Seems on-topic to me.
Yes, but the actual timeline is about 7years and 2months ago.
HD Key Derivation is implemented in Bitcoin Core version 0.13.0. (November 2, 2016)

Here's the link to version 0.13.0 release notes: github.com/bitcoin/bitcoin/blob/master/doc/release-notes/release-notes-0.13.0.md

[Cricktor]

I thought all wallets were HD wallets. But I think I misunderstood something. Legacy wallets newly created with Bitcoin Core are HD wallets, but the old ones from 10 years ago are/were not, right?

Before hierarchical deterministic keystores were introduced to Bitcoin Core (to my knowledge called BitcoinGUI earlier, don't remember when the name was changed to Bitcoin Core) the legacy keystore contained independant random private keys. Such wallets with a keystore of random independant private keys needed to be backed up regularly. And it was possible to loose keys and funds under certain conditions when you restored an old backup.
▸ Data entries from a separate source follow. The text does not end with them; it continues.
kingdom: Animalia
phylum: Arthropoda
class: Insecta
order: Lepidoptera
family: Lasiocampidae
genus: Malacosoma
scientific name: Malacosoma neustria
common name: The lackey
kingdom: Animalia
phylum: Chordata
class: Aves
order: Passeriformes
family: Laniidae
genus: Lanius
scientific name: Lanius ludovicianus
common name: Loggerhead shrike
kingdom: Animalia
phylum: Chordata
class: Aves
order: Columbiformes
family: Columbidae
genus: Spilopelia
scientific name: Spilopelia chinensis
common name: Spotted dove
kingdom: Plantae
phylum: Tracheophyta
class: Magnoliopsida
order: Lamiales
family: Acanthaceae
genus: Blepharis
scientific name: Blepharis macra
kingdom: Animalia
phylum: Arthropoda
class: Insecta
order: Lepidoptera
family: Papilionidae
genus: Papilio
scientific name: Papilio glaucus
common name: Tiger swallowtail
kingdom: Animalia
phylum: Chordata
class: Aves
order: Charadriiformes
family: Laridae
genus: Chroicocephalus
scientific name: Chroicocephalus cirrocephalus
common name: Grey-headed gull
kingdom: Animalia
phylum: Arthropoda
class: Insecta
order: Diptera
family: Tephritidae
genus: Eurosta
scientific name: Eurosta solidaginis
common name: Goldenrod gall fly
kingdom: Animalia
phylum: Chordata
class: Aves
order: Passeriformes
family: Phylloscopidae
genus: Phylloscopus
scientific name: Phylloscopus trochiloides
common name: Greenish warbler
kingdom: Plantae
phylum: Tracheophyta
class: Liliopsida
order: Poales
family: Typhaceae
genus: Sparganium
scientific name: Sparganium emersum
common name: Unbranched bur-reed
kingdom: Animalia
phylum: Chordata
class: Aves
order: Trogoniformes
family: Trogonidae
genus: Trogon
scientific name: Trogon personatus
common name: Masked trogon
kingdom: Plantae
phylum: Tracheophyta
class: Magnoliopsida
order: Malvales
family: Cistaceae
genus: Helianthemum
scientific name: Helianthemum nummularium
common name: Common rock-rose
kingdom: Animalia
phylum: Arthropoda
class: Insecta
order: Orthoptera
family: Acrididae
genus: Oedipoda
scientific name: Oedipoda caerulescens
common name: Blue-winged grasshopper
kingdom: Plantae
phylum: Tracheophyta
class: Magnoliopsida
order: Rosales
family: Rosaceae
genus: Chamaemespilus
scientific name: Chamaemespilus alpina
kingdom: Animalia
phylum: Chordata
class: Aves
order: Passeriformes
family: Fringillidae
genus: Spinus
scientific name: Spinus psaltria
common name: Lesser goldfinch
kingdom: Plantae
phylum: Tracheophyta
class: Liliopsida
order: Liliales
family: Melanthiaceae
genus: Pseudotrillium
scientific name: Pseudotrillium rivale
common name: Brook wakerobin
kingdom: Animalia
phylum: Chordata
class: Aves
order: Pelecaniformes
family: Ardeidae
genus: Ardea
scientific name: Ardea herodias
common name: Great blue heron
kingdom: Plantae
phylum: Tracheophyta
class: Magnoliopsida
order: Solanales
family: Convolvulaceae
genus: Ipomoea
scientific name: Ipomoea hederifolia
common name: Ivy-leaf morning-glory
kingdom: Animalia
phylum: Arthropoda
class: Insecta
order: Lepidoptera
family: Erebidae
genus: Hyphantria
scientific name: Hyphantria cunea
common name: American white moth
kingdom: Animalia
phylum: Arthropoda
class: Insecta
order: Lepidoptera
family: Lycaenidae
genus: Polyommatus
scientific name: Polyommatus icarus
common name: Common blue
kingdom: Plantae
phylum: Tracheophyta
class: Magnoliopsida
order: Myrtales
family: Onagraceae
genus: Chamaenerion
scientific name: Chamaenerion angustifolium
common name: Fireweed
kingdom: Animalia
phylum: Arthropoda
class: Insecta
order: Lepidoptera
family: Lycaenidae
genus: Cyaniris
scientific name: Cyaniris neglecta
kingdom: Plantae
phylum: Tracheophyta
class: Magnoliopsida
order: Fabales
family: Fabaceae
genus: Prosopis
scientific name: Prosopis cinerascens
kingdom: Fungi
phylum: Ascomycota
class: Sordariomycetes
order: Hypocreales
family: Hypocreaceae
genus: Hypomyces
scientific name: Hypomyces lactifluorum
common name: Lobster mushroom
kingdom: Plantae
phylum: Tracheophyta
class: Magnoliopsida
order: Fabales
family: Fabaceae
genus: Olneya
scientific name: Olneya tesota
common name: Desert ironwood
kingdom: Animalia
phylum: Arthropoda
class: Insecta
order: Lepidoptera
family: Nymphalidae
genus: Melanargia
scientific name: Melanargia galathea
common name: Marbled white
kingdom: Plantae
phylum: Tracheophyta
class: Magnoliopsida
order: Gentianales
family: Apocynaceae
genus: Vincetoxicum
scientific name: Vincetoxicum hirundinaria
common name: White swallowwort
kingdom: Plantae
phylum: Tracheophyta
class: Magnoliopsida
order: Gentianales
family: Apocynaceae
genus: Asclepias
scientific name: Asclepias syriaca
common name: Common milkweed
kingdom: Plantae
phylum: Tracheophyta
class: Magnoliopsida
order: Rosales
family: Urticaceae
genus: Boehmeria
Bad things happened under the following circumstances:
The wallet created new fresh private keys in batches when needed, i.e. when the number of unused private keys were exhausted, e.g. in batch sizes of 100 keys (don't remember the exact batch size). Suppose your recent wallet backup contains a keystore size of 500 keys with only a marginal number of unused keys left (you don't see that). You make a few transactions which exhaust the number of unused keys and this triggers the creation of a new batch of fresh keys (keystore size now 600), you still make a few transactions which transfer funds as change to addresses of those newly generated keys (or you consolidate your UTXOs to such "new and fresh" addresses). For whatever reason you still don't have a backup of your wallet with the bigger replenished keystore.
Now something bad happens which forces you to restore from your most recent wallet backup file (which has a smaller keystore size!). This leads to the loss of the most recent new keys batch and subsequently in this case to a loss of funds. In the worst case you loose all your coins in this wallet!

This unwanted situation was the main problem of a keystore of independant random keys. In a HD wallet all present and future keys are deterministic and recreatable from the HD seed key. With a HD wallet it doesn't matter which wallet backup file you restore, you can't loose keys. You may only loose some commentary metadata of addresses/transactions, but nether any keys or any past transactions (a blockchain rescan may be needed after a restore of a backup wallet file).